Less than 24 hours after beating Dina Asher-Smith to the 100m title, Neita was back in action in Manchester and this time showed her sprinting prowess over the longer distance to secure her second honour of the weekend.

The tailwind of 3.5 means the winning time of 22.34 can’t be considered when it comes to World Championships selection and leaves her short of the 22.80 qualifying mark. However, the 25-year-old was delighted with her weekend’s work after seeing off Tokyo Olympian Beth Dobbin (22.49), while 100m bronze medallist Imani-Lara Lansiquot landed another third-place finish in 22.70.

“Double British sprint champion sounds, good doesn’t it?” said Neita, the first female athlete to do the 100m and 200m double since Laura Turner in 2010. “I came here to do that and I have achieved it. Obviously, the wind means I don’t have the qualification standard for the Worlds, but I can’t do any more than win.”

After such a confidence-boosting two days, she added: “I really think I can go to Eugene and perform. I am a great fan of the sport and I watch others but I don’t measure myself against others. I am here to stay now.”

Jemma Reekie (Mark Shearman)

After coming agonisingly close to an Olympic medal in Tokyo last year, Jemma Reekie’s delight at securing the chance to return to global competition in Oregon was clear after her 800m victory.

A closing 200m of 27.6 meant the Scot clocked 2:06.03 to win the fight for the line with Ellie Baker (2:06.26) and Isabelle Boffey (2:06.59). With Olympic silver medallist Keely Hodgkinson already selected for the World Championships thanks to being the Diamond League champion, Baker looks likely to take the third British spot for Eugene via rankings points.

Reekie, who has struggled for consistency after having glandular fever back in February, could not hide her delight at getting the job done.

“Today means a lot to me,” she said. “This season has been a bit of a rollercoaster for me but I know I can be ready for the Worlds and I have booked my spot. Some of the British girls are the best in the world so I really couldn’t take anything for granted. I knew it would be slow because of the wind and I knew some could sprint but I really wanted it out there.”

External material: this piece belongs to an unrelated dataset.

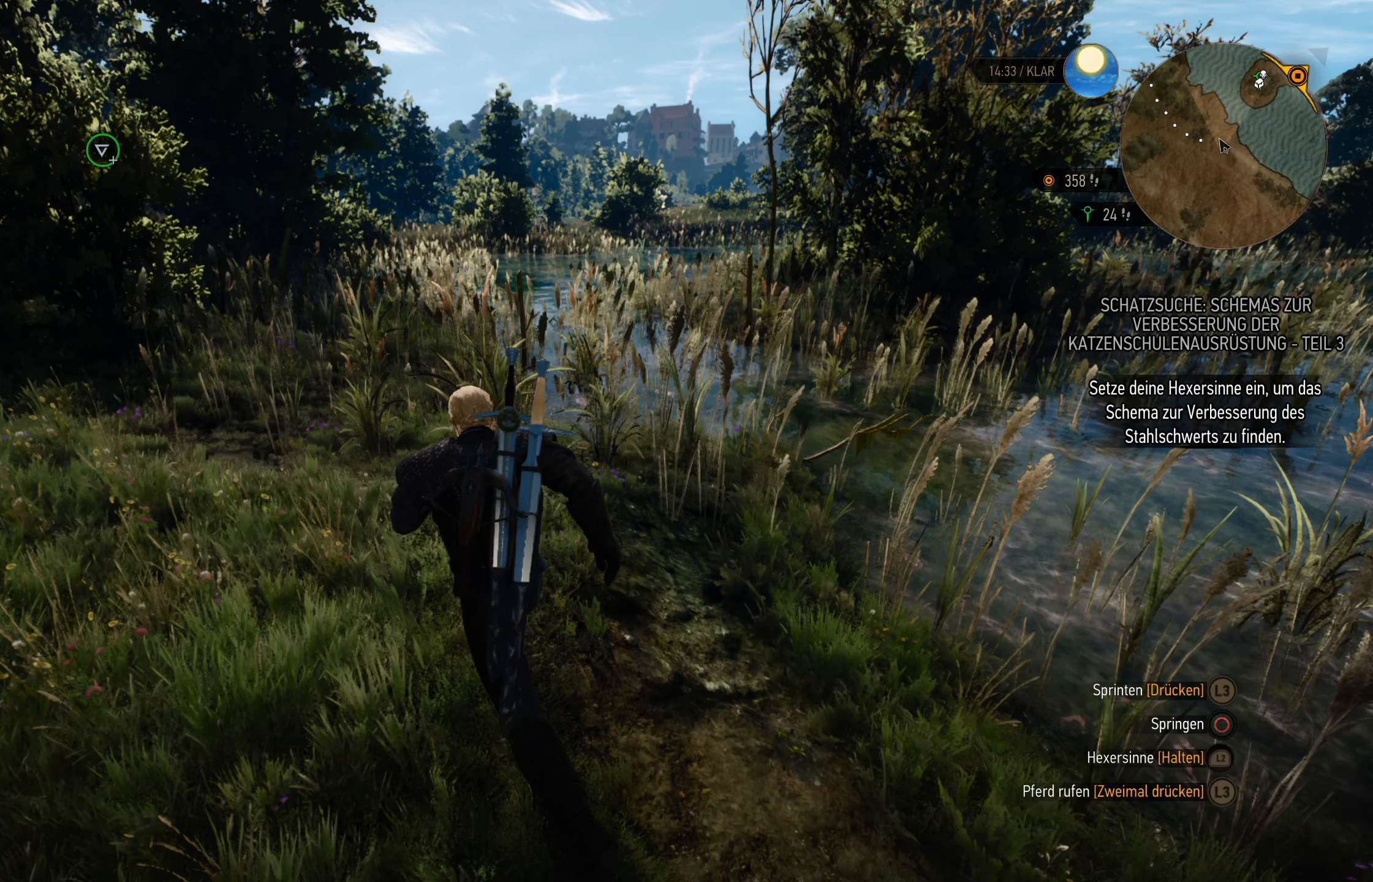
{"buttons": [], "left_stick": "up-right", "right_stick": "center", "events": [[317, "left_stick", "up-right"], [317, "right_stick", "center"]]}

Jessie Knight (Mark Shearman

Another athlete aiming to make up for Olympic disappointment is Jessie Knight, who made sure of her Oregon spot with a hard-fought victory over Lina Nielsen in the 400m hurdles.

Knight’s campaign literally fell at the first hurdle in Tokyo last summer but she has bounced back into top form at just the right time in 2022 and will now prepare for the first outdoor World Championships of her career. She clocked 55.08 in the swirling wind to reel in Nielsen (55.32), who is also Oregon-bound, while bronze went to Hayley McLean in 56.74.

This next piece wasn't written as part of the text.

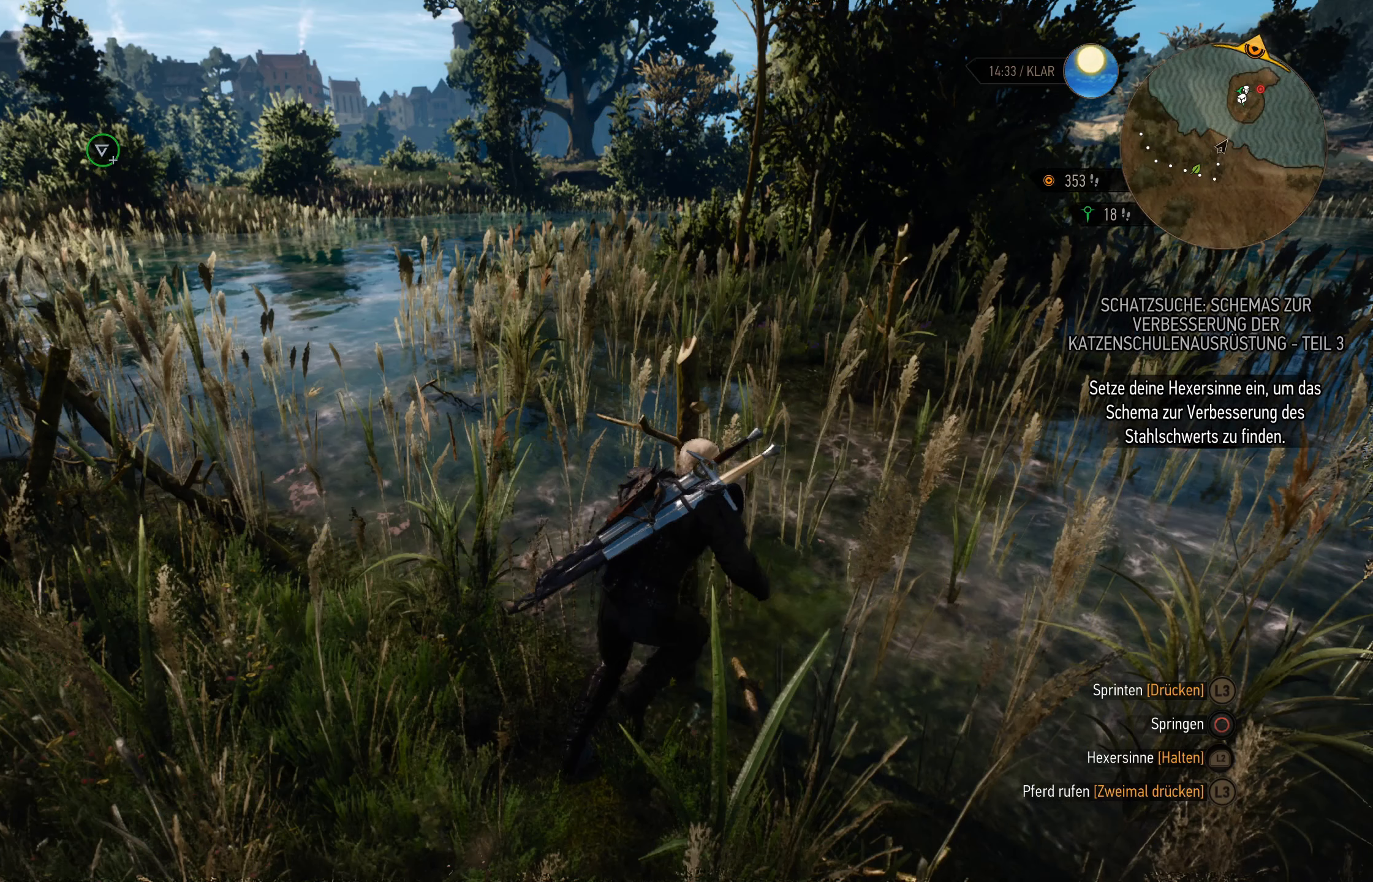
{"buttons": [], "left_stick": "up-right", "right_stick": "center", "events": []}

It was so tough out there today,” said Knight, only a matter of hours after Sydney McLaughlin’s world record-breaking exploits at the US Trials at Hayward Field. “Hopefully in Eugene it will be much better conditions and Lina and I can have some good times out there.  We haven’t had much of a chance to run fast times.

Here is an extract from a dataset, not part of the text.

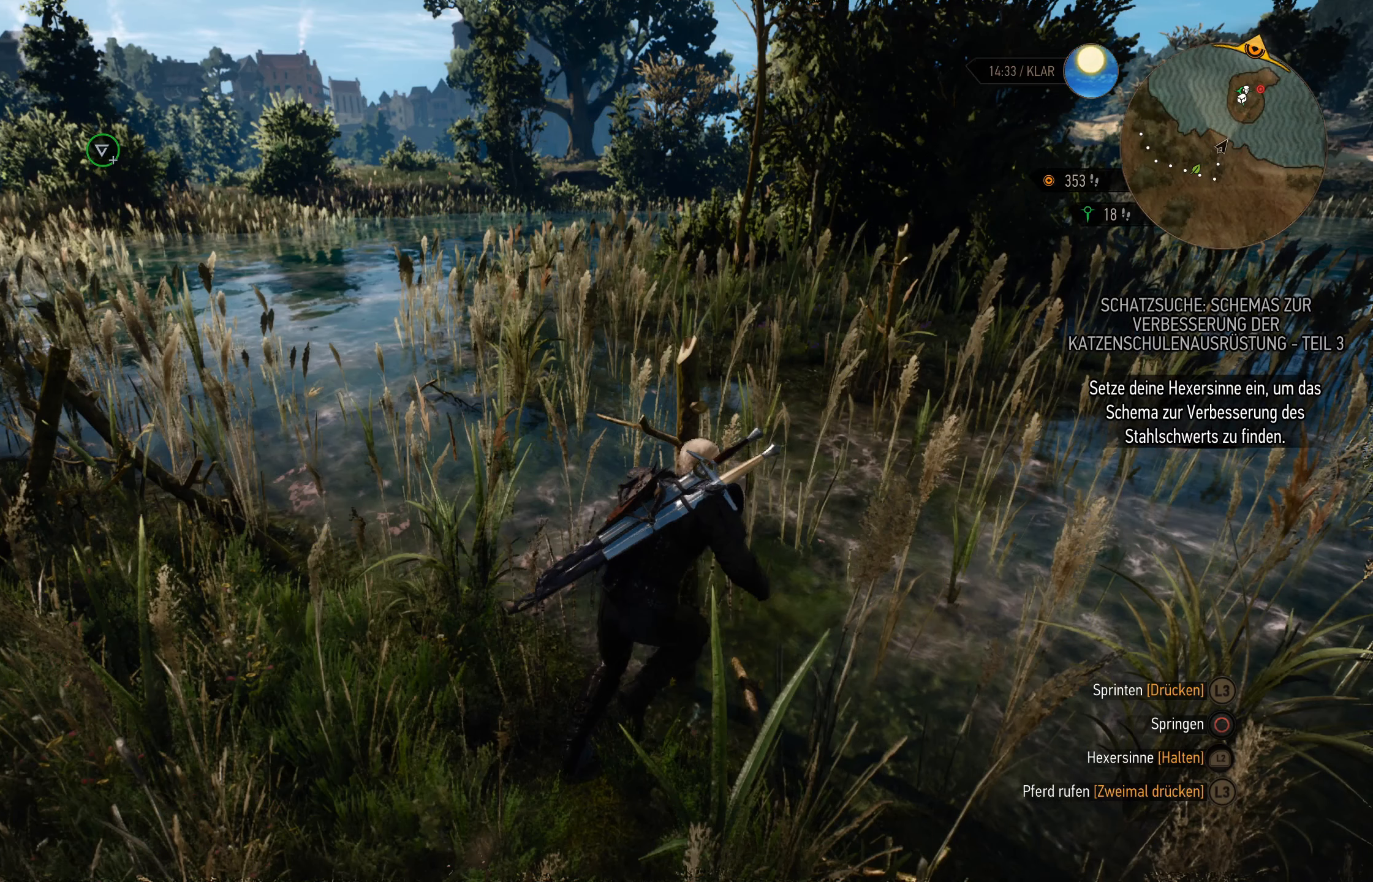
{"buttons": [], "left_stick": "up-right", "right_stick": "center", "events": []}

“This year has been a psychological battle. My Olympic dream was a bit of shambles last year so this season has been a challenge but I am really happy with how I have handled it.  I want to be healthy and fit on the start line and so far, so good.”

The 100m hurdles was a tough proposition, too, with the strong tailwind causing the athletes to have to constantly adjust as it meant they reached the barriers faster than they usually would.

Two-time Olympian Cindy Sember dealt with the conditions best to win in 12.56 (+5.4) and seal the deal for Eugene. Silver went to Jessica Hunter with 12.79 as former champion Alicia Barrett finished third in 12.98.

Lizzie Bird, meanwhile, followed up her recent British record-breaking run in Paris by successfully defending her 3000m steeplechase title.

She and Aimee Pratt broke away from the rest of the field in the closing stages, with the gold medal winner clocking 9:46.16 to Pratt’s 9:49.32. Both can now plan for competition in America. Yeovil’s Elise Thorner won bronze in 9:57.06.

There are no World Para Athletics Championships for multiple Paralympic champion Hannah Cockroft to aim for this year, but the defending champion warmed up for her maiden Commonwealth Games appearance by winning the women’s 400m wheelchair race, clocking a time of 58.79. Closest to her was Melanie Woods in 60.54, with Eden Rainbow-Cooper (65.88) completing the podium.

Cardiff’s Bethan Davies is also aiming for Commonwalth success this summer and the Welsh athlete won another British 5000m walk title in 22:30.59, while a PB of 25:18.40 gave Gracie Griffiths silver and Abigail Jennings takes bronze in 25:26.23.